The issue isn’t that coping strategies are bad. It’s that stopping there can leave people stuck in a cycle of managing flare-ups without ever resolving what’s fueling them. Think of it as a both/and situation rather than either/or. The most effective treatment often involves building immediate coping capacity while simultaneously doing the slower, deeper work of understanding and reshaping underlying patterns.
How to Know If You’re Only Scratching the Surface
A few signs suggest that someone might benefit from deeper therapeutic work. If the same types of problems keep recurring despite previous therapy or self-help efforts, that’s a clue. If someone can articulate exactly what they “should” do differently but can’t seem to actually do it, there’s likely something operating below the level of conscious awareness. And if relief from therapy tends to be temporary, fading within weeks or months of ending treatment, the root cause may not have been addressed.
People experiencing these patterns aren’t doing anything wrong. They’ve likely been working hard, sometimes for years, using the best tools they had available. But different tools might be needed.
Choosing Depth Over Quick Fixes
Calgary, like many cities, offers a range of therapeutic approaches. For adults who feel like they’ve been managing their mental health rather than truly improving it, seeking out a therapist who works at the level of root causes can be a meaningful shift. Psychodynamic and insight-oriented therapies aren’t the only path, but they represent a well-established tradition of treating the whole person rather than isolated symptoms.

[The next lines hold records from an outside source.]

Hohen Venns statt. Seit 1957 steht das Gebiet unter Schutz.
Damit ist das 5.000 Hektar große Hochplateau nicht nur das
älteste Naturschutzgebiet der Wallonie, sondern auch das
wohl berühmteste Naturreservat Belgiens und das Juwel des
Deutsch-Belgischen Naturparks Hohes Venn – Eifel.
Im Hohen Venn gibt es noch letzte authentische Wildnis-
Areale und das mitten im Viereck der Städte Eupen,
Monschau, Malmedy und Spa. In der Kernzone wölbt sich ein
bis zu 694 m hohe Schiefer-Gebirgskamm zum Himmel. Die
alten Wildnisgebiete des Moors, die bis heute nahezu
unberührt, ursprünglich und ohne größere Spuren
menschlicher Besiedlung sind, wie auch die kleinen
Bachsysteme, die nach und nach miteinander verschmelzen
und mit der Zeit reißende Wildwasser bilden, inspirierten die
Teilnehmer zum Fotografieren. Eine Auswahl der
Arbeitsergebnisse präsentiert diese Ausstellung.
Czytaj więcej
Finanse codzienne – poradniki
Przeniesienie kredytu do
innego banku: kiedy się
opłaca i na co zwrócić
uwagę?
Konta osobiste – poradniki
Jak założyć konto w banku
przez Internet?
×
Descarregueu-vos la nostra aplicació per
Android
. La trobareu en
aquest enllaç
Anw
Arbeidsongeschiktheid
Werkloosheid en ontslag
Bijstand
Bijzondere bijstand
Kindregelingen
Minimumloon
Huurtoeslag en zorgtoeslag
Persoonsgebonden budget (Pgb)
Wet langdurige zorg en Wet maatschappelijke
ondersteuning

The process isn’t always fast, and it isn’t always comfortable. But many people who’ve done this kind of work describe it as the difference between rearranging furniture in a house with a cracked foundation and actually repairing the foundation itself. Everything else becomes more stable once that deeper work is done.
Feeling better is a worthy goal. Understanding why you felt bad in the first place, and changing the patterns that kept you there, is an even better one.